_Using the information_.
1. What did the tribunal decision order on the appeal?
2. Please extract the stretch of the tribunal decision from "1 This appeal" through "the appointed manager.".

Ji v Protective Commissioner (GD)

Case

[2005] NSWADTAP 76

12/23/2005

No judgment structure available for this case.

Appeal Panel - Internal

CITATION: JI and anor v Protective Commissioner (GD) [2005] NSWADTAP 76
PARTIES: APPELLANT
JI and JK
RESPONDENT
Protective Commissioner
FILE NUMBER: 059040
HEARING DATES: 15/09/2005
SUBMISSIONS CLOSED: 09/15/2005
DATE OF DECISION:
12/23/2005
DECISION UNDER APPEAL:
JI and anor v Protective Commissioner (No 2) [2005] NSWADT 115
BEFORE: O'Connor K - DCJ (President); Britton A - Judicial Member; Bolt M - Non Judicial Member
CATCHWORDS: costs - relevant considerations - statutory interpretation
MATTER FOR DECISION: Principal matter
FILE NUMBER UNDER APPEAL: 033353
DATE OF DECISION UNDER APPEAL: 05/26/2005
LEGISLATION CITED: Administrative Decisions Tribunal Act 1997
Protected Estates Act 1983
CASES CITED: JI and anor v Protective Commissioner [2005] NSWADT 55
JI and anor v Protective Commissioner (No 2) [2005] NSWADT 115
REPRESENTATION: APPELLANT
R Pepper of counsel instructed by P Kennedy, Mooney and Kennedy Solicitors
RESPONDENT
T Tunbridge, solicitor, Office of the Protective Commissioner
ORDERS: Appeal dismissed

1 This appeal relates to the second of two decisions made by the General Division (Guardianship and Protected Estates List) of the Tribunal (‘the Tribunal’). The appellants are a wife and her husband. The wife was seriously injured in a car accident about 20 years ago. She is now in her late 60s. She has a level of brain injury and requires constant care. Her husband is her principal carer, and is about nine years older than her. The wife’s financial affairs are the subject of an order under the Protected Estates Act 1983 (PEA), the Protective Commissioner being the appointed manager.

_Provided material_.
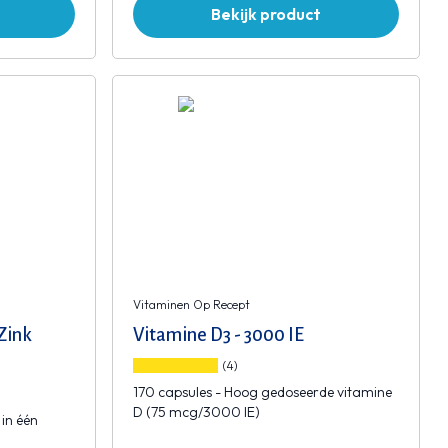
Bekijk product
Vitaminen Op Recept
Zink
Vitamine D3 - 3000 IE
(4)
170 capsules - Hoog gedoseerde vitamine
D (75 mcg/3000 IE)
 in één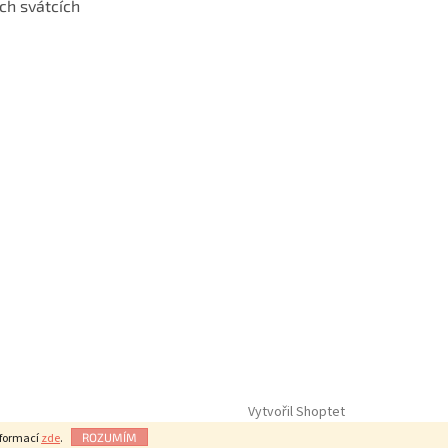
ch svátcích
Vytvořil Shoptet
nformací
zde
.
ROZUMÍM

_Answers for the exercise_.
1. The appeal was dismissed.

2.
1 This appeal relates to the second of two decisions made by the General Division (Guardianship and Protected Estates List) of the Tribunal (‘the Tribunal’). The appellants are a wife and her husband. The wife was seriously injured in a car accident about 20 years ago. She is now in her late 60s. She has a level of brain injury and requires constant care. Her husband is her principal carer, and is about nine years older than her. The wife’s financial affairs are the subject of an order under the Protected Estates Act 1983 (PEA), the Protective Commissioner being the appointed manager.